At issue is the amount of heat that is emitted by incandescent light sources – around 95% of electrical energy entering an incandescent light bulb is wasted as non-illuminating infra-red radiation and surface heat. However, that that does leave as light is of exceedingly good quality with a sunlight-like continuous spectrum and high colour rendering index.
If the infra-red can be bounced back to the filament to keep it hot, then less incoming energy is required to keep the bulb emitting the same amount of visible light – a more efficient light bulb.
Attempts have been made to bounce infra-red back before – generally with spherical IR reflective structures around more conventional light bulb filaments. Photonic crystal structures have also been built into the surface of incandescent filaments, although these are at the mercy of tungsten migration which alters the surface of hot filaments over time.
How is MIT doing it?
Firstly, this is no longer a light ‘bulb’. Instead it is a flat structure – a planar filament between two sheets of glass, separated by a vacuum. The glass layers are coated with multiple transparent coatings of different refractive index, forming Bragg or Bragg-like reflectors.
Different ‘stacks’ of coatings have been tried and modelled.

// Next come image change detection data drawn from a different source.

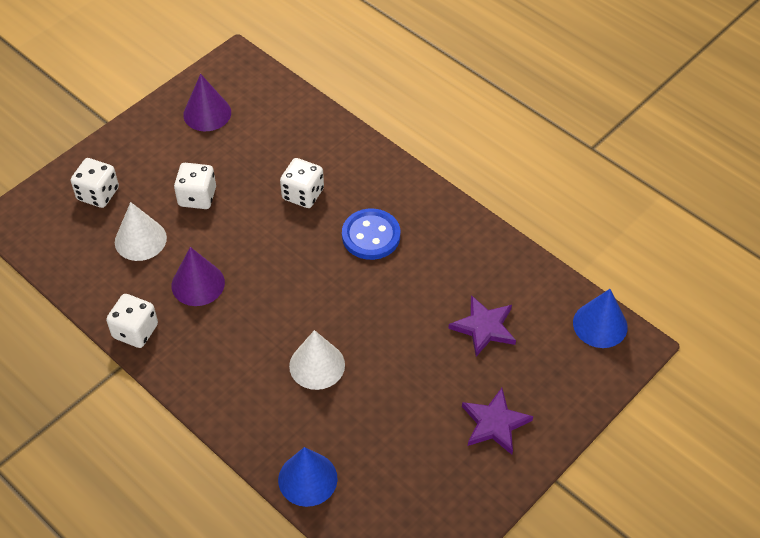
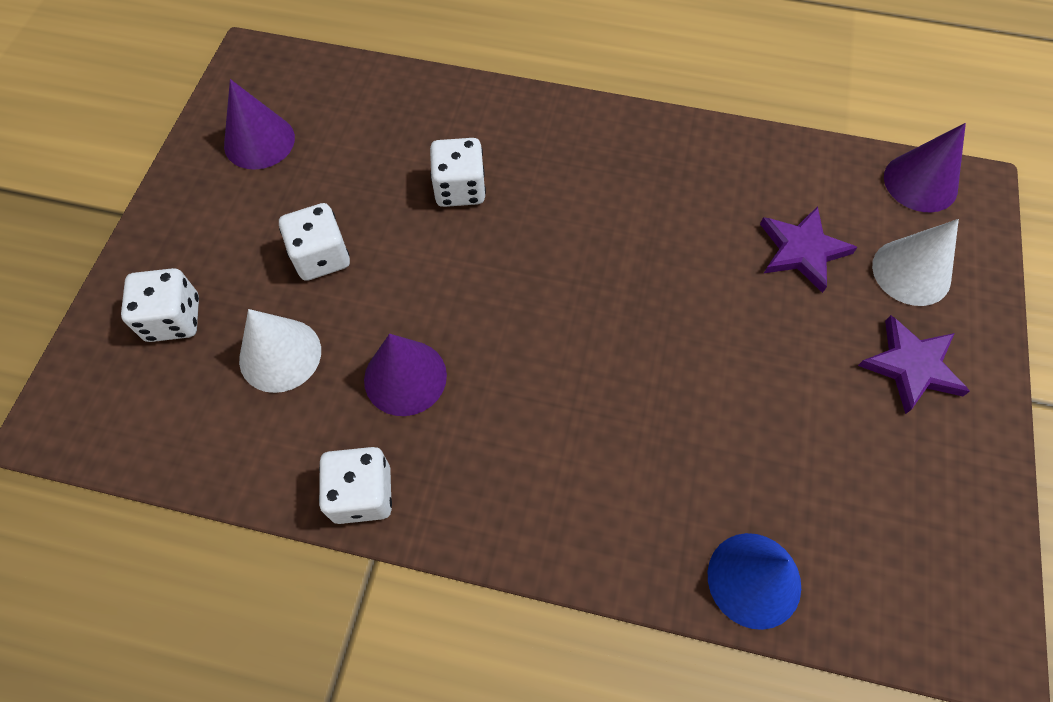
camera: 30 degrees left, 10 degrees up
white cone [289,330,345,390] -> white cone moved to [872,219,959,306]
blue button [342,209,400,260] -> none
blue cone [573,289,628,348] -> purple cone [884,123,966,212]

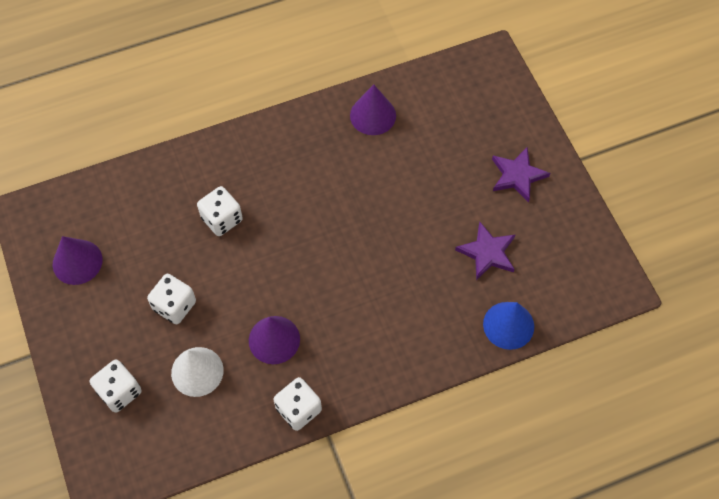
camera: 35 degrees left, 0 degrees up
purple star [760,206,858,293] -> purple star moved to [455,222,515,280]
white cone [872,219,959,306] -> none
purple cone [884,123,966,212] -> purple cone moved to [350,84,396,135]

It looks like quarter-wavelength stacks will be less effective than stacks of material that give a sinusoidal variation of refractive index through the reflector – so-called rugate filters. Some of the reflectors are also ‘chirped’, suggesting layer thickness varies at different depths in the coating to reflect different wavelengths. Some reflectors use three or four different materials in their stacks.
The 40% efficiency figure is achieved with 300 layers of an optimised reflective stack, according to MIT, while the bare filament comes out at less than 5% efficient and a simple chirped quarter-wavelength stack reflector still fails to beat 10%.
“These structures, a form of photonic crystal, are made of Earth-abundant elements and can be made using conventional material-deposition technology,” said MIT, which also pointed out that similar technology might improve the efficiency of thermo-voltaic converters – IR analogues of solar cells.
The work, to which Purdue University contributed, is reported in Nature Nanotechnology.